EXERCISE AIM: Give back each line of the listing below that contains the string "pour".

SUPPLIED MATERIAL:
=== Section Start ===
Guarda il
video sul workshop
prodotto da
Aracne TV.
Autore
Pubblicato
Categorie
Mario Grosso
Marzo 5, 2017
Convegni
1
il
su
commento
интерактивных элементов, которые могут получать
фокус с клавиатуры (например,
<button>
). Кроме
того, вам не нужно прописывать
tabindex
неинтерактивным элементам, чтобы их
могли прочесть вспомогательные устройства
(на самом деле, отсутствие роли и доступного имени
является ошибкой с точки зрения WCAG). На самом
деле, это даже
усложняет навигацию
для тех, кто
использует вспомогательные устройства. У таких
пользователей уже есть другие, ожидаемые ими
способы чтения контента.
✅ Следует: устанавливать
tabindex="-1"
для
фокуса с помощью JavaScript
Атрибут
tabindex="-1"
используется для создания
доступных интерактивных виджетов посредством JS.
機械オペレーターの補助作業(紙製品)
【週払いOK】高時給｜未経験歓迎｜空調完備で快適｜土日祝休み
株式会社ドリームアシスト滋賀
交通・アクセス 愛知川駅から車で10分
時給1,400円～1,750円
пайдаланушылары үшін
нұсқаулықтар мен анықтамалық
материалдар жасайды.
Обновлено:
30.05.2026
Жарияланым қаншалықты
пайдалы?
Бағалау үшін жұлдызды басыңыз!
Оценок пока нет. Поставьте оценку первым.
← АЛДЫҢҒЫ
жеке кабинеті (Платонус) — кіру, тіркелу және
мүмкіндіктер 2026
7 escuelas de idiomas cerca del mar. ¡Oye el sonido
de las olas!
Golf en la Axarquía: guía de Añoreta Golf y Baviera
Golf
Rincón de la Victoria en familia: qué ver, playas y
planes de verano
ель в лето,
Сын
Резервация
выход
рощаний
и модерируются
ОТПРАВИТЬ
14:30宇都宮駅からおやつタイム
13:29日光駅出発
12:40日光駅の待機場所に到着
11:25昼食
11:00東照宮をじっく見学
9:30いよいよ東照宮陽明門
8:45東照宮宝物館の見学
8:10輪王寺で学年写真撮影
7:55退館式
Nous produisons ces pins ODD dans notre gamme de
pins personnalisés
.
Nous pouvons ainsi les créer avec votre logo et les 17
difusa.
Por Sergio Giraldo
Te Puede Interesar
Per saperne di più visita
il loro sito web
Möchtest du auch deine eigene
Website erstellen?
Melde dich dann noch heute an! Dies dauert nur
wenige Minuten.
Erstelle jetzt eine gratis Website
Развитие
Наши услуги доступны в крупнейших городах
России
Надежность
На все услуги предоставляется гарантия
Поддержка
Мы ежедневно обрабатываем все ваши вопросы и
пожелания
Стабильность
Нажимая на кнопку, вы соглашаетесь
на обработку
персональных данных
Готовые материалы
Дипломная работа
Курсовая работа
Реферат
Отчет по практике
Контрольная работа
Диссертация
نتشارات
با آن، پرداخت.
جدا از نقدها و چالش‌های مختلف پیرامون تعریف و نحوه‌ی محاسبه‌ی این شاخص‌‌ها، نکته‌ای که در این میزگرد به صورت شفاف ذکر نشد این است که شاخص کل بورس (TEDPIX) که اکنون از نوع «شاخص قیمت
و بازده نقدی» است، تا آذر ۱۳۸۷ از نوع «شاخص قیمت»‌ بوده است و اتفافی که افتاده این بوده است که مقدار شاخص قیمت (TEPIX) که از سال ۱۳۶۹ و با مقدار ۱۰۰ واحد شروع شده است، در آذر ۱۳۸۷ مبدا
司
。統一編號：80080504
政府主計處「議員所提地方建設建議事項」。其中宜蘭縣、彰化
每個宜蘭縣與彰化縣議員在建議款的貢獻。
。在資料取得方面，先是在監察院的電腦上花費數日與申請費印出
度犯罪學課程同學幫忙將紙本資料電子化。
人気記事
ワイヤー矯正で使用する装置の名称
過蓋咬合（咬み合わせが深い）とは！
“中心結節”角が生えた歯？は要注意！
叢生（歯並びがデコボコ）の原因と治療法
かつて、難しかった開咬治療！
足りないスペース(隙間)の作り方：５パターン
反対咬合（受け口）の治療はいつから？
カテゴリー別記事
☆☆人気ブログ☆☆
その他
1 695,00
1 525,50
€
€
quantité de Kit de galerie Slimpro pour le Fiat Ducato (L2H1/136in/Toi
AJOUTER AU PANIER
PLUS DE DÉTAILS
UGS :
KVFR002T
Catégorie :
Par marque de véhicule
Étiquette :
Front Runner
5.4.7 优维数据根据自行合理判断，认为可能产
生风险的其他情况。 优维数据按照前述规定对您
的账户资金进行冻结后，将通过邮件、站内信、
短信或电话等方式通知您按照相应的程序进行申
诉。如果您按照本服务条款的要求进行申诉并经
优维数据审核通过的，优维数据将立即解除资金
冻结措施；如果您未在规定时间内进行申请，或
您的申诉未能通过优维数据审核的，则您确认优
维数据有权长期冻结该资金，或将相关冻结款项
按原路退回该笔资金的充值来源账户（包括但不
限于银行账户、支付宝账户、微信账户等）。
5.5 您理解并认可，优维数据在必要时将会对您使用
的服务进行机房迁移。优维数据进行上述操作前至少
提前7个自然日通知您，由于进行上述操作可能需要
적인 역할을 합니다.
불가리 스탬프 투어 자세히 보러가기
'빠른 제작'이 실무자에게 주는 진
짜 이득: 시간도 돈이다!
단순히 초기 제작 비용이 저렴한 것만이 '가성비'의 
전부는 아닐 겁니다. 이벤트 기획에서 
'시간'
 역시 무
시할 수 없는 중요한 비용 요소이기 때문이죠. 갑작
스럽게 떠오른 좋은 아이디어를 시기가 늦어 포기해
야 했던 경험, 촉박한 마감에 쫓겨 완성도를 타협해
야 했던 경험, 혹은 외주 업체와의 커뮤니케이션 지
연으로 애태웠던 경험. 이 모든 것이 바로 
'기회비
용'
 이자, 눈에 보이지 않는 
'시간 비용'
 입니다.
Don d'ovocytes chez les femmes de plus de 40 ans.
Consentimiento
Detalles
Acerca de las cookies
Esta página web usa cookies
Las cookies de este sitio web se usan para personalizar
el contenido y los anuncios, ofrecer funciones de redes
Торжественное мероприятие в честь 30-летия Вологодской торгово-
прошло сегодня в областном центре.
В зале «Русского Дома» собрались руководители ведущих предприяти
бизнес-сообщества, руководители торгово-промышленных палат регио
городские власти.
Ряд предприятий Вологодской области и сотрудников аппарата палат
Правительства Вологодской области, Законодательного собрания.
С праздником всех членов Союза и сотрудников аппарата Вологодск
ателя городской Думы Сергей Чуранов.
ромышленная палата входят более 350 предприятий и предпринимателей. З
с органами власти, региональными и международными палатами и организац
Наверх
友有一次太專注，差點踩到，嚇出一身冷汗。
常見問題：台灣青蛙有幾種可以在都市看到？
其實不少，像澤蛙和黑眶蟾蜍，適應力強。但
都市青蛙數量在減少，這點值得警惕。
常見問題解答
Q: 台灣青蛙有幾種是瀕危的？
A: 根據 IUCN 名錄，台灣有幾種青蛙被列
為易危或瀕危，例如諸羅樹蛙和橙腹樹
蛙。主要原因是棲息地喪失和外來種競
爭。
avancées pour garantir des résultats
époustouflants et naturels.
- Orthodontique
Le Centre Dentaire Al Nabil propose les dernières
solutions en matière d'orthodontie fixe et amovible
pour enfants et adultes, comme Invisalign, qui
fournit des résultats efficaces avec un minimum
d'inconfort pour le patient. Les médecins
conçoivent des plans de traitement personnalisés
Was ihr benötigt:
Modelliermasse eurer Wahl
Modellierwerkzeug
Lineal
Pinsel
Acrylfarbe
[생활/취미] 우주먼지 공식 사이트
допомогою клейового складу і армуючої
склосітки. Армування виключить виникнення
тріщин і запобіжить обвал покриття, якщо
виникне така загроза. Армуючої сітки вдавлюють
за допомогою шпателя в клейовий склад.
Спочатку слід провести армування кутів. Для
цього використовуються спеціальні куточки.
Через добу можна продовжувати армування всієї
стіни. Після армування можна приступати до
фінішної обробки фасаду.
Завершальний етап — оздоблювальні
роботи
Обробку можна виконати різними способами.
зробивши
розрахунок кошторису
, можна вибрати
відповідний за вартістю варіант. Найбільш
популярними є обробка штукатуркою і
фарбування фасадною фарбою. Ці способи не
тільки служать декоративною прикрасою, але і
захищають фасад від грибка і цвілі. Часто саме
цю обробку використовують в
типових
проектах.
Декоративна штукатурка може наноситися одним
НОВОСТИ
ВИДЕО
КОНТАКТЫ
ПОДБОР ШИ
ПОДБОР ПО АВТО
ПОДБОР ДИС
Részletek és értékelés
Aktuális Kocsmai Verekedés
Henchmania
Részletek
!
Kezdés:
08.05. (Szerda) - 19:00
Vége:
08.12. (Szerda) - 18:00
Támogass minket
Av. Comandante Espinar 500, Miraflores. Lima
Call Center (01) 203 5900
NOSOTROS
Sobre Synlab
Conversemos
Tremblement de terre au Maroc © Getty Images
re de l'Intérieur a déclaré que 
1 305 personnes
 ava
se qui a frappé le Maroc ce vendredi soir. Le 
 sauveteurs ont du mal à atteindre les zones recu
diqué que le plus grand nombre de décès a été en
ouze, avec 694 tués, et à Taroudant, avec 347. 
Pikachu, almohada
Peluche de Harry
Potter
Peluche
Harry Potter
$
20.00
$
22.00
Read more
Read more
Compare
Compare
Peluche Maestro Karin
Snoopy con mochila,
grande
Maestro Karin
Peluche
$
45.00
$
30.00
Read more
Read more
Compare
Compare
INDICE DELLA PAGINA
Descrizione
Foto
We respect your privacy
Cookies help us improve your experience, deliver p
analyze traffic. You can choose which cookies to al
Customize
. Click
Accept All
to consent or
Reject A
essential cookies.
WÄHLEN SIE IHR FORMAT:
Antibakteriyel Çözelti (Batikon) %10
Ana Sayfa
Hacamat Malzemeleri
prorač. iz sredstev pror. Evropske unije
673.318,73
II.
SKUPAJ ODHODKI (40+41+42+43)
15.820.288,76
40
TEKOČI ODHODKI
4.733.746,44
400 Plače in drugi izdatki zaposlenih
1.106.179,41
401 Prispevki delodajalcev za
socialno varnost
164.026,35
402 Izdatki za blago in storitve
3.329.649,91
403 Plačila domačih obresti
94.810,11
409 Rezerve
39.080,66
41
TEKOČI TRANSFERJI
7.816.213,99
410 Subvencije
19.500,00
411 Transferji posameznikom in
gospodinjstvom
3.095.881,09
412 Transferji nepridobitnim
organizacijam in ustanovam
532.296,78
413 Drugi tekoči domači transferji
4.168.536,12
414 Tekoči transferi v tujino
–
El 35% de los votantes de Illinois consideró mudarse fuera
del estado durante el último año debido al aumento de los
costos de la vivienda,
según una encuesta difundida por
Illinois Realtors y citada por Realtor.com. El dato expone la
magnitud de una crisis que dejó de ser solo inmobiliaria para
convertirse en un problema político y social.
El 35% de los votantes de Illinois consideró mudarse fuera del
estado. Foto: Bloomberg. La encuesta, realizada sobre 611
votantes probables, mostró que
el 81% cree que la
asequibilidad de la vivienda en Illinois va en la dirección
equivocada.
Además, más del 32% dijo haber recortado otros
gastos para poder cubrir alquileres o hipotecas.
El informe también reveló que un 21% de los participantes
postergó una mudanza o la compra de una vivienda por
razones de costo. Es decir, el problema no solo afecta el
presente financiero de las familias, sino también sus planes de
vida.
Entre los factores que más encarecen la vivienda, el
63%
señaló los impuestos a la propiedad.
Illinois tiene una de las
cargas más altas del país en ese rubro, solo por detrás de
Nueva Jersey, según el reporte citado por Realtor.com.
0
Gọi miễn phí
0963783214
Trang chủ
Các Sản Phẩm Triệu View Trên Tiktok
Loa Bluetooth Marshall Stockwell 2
=== Section End ===
ANSWER BELOW:
quantité de Kit de galerie Slimpro pour le Fiat Ducato (L2H1/136in/Toi
avancées pour garantir des résultats
pour enfants et adultes, comme Invisalign, qui
d'inconfort pour le patient. Les médecins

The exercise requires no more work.